Similarly, when resizing left-aligned 4:2:0 material while keeping the subsampling, a slight shift needs to be applied to preserve the alignment. Specifically, the chroma needs to be shifted by \(0.25 - 0.25 \times \frac{\mathrm{src~~width}}{\mathrm{dst~~width}}\).⁴

Chroma shifting is performed automatically under the hood by most format conversion software (including zimg, VapourSynth’s resizing library) and media players. Thus, we only need to take care of it if we handle the chroma upscaling separately by hand.

In VS, shifting can be performed with the resize functions’ src_left parameter:

u = core.std.ShufflePlanes(src, planes=1, colorfamily=vs.GRAY)
shifted_scaled_u = core.resize.Spline16(u, 1920, 1080, src_left=0.25) # shifts the image to the left by 0.25 pixels

The Fourier transform is an ubiquitous concept in image processing, so we strongly advise becoming familiar with at least the basics. A very good resource for this topic is ImageMagick’s guide.

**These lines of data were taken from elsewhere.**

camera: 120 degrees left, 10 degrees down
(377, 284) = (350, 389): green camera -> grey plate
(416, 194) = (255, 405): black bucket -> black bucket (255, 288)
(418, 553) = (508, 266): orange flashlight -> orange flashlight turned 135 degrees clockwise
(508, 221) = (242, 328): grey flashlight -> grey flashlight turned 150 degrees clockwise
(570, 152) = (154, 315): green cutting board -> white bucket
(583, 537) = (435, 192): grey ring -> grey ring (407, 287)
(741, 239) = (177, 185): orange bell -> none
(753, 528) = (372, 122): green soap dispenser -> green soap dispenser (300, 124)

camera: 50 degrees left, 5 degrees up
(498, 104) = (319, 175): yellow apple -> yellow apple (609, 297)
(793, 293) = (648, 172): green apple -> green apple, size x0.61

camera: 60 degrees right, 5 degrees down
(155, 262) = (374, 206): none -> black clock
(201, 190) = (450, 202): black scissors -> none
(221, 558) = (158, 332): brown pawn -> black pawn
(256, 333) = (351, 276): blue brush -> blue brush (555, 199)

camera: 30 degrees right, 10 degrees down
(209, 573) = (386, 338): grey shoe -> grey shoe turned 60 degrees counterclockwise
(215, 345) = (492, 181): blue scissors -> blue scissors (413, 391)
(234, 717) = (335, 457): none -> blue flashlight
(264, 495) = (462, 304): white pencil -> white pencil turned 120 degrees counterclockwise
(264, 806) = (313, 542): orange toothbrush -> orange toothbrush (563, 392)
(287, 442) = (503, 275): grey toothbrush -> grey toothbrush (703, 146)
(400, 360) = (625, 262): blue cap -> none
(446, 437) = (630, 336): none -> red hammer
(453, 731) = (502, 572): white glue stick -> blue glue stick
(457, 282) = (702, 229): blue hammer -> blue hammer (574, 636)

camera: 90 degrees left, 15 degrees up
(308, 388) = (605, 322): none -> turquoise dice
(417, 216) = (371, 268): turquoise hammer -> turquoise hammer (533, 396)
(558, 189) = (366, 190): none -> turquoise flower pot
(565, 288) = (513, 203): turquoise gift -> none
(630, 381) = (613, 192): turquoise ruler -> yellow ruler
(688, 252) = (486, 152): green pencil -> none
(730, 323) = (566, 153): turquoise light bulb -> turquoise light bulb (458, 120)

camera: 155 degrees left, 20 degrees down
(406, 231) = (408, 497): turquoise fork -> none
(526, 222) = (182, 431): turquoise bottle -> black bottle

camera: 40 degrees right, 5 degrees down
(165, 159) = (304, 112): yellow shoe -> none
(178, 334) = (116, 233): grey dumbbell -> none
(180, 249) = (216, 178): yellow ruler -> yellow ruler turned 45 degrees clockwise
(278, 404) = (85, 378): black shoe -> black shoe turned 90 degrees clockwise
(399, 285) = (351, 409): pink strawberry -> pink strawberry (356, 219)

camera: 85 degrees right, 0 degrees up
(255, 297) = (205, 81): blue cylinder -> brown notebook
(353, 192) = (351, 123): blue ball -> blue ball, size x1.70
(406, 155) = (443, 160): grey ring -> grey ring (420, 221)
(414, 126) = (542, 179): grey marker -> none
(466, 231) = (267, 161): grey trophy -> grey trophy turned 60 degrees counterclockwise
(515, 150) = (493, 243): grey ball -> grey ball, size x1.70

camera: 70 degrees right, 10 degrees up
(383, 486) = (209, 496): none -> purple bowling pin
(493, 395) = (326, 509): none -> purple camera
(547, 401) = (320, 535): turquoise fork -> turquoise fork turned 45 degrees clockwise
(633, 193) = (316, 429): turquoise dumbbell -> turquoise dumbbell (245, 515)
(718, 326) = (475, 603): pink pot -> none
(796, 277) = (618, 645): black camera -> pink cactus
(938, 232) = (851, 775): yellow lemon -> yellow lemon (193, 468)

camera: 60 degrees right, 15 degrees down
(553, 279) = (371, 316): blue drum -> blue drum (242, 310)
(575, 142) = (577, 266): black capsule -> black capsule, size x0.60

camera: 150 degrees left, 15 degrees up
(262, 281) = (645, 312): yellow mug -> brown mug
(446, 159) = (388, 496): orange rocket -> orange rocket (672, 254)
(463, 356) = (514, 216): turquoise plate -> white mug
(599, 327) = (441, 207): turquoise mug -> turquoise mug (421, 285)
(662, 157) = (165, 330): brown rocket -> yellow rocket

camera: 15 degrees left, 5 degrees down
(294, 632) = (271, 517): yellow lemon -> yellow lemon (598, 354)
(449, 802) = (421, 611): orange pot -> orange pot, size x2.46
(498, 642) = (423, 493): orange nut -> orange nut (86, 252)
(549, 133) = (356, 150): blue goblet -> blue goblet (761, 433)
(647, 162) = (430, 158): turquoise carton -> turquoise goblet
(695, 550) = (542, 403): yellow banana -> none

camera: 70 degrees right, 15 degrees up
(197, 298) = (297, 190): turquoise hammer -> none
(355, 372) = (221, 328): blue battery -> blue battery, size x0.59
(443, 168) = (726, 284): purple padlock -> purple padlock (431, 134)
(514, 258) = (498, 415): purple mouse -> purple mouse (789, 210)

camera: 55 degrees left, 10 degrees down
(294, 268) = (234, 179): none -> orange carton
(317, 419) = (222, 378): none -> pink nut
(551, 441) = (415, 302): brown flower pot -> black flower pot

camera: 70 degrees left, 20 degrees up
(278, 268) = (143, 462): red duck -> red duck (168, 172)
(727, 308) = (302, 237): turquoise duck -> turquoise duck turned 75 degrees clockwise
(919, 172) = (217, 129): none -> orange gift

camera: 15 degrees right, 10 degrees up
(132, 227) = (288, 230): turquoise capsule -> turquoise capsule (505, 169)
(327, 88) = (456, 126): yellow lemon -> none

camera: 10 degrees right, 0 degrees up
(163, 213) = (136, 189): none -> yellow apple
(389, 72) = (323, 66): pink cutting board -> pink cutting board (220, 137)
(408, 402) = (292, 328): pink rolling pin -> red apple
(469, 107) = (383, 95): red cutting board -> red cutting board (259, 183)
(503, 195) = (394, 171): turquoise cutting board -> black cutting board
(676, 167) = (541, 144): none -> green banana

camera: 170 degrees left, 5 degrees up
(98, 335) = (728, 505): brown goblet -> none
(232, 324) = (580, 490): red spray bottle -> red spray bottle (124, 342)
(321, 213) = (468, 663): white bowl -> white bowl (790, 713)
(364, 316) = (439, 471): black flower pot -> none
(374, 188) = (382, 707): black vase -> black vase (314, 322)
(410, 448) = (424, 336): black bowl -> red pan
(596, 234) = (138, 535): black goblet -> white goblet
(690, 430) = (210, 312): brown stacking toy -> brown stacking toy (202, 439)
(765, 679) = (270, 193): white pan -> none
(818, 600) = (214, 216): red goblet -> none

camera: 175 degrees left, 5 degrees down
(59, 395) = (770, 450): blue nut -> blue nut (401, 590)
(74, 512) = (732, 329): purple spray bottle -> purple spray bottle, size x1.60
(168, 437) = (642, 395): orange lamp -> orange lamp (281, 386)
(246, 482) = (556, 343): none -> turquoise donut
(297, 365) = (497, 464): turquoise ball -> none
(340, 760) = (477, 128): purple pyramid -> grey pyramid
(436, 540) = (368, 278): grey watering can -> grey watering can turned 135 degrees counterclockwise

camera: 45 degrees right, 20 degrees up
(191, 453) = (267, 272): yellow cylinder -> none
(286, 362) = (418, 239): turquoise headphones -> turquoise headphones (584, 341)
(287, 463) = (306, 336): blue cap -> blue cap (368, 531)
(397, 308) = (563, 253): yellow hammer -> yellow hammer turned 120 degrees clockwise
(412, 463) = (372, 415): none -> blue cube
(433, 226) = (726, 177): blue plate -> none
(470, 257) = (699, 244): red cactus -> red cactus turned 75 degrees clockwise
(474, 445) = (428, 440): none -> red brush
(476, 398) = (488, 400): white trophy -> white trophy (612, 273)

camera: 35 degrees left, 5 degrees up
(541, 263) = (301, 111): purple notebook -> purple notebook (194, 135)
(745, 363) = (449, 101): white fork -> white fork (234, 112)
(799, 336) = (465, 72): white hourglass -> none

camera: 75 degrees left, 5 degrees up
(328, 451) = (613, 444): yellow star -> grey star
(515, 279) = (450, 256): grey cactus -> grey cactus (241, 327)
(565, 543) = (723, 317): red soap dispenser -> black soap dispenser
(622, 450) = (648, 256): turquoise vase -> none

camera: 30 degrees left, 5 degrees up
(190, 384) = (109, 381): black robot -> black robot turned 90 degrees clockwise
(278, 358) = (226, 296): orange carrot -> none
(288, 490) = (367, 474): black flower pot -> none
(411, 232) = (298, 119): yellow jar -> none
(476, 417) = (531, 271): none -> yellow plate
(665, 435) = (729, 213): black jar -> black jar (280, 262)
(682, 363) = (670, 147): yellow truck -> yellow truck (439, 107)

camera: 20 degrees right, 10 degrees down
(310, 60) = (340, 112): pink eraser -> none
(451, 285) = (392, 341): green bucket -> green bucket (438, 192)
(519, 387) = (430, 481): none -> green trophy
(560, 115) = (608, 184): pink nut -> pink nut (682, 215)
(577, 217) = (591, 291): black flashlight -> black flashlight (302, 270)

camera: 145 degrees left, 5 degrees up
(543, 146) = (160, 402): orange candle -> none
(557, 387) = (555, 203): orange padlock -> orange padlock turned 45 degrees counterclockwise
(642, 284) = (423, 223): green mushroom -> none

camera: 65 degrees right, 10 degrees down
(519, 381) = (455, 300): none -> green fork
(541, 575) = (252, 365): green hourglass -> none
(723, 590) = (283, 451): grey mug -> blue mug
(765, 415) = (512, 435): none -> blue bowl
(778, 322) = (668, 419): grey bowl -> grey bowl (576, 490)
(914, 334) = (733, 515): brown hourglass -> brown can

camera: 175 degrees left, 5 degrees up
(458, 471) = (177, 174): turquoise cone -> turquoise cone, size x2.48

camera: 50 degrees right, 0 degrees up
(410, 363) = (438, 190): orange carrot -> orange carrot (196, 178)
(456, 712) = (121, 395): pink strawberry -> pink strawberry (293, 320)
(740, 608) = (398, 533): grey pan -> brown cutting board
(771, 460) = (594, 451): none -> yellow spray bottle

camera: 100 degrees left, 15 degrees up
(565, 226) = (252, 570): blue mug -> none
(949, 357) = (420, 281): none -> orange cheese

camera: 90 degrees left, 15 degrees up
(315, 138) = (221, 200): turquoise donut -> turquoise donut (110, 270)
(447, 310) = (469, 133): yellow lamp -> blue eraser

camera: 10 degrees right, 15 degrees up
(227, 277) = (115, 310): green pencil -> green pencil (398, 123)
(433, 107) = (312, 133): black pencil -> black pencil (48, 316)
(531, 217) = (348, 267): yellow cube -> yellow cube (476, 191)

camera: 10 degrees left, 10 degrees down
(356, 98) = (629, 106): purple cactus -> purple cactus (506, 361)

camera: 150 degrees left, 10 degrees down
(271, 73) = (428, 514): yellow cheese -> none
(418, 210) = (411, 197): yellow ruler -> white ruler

Robidoux, N. (2012, October 21). Resampling — ImageMagick v6 Examples. Retrieved August 22, 2019, from https://www.imagemagick.org/Usage/filter/nicolas/#upsampling

If you don’t understand what this means, read the resources linked above in the resizing section.

⁴

This is derived as follows: The shift is the distance between the position of the first luma sample and the position of the first chroma sample (both mapped onto the input grid and given in terms of input chroma pixel widths). The former is located at \(0.25 + \frac{\mathrm{src~~width}}{4 \times \mathrm{dst~~width}}\), the latter at \(\frac{\mathrm{src~~width}}{2 \times \mathrm{dst~~width}}\). This yields \(0.25 + \frac{\mathrm{src~~width}}{4 \times \mathrm{dst~~width}} - \frac{\mathrm{src~~width}}{2 \times \mathrm{dst~~width}} = 0.25 + \frac{\mathrm{src~~width}}{\mathrm{dst~~width}} \times \left( ^1/_4 -,^1/_2 \right) = 0.25 + \frac{\mathrm{src~~width}}{\mathrm{dst~~width}} \times (-0.25)\) for the shift.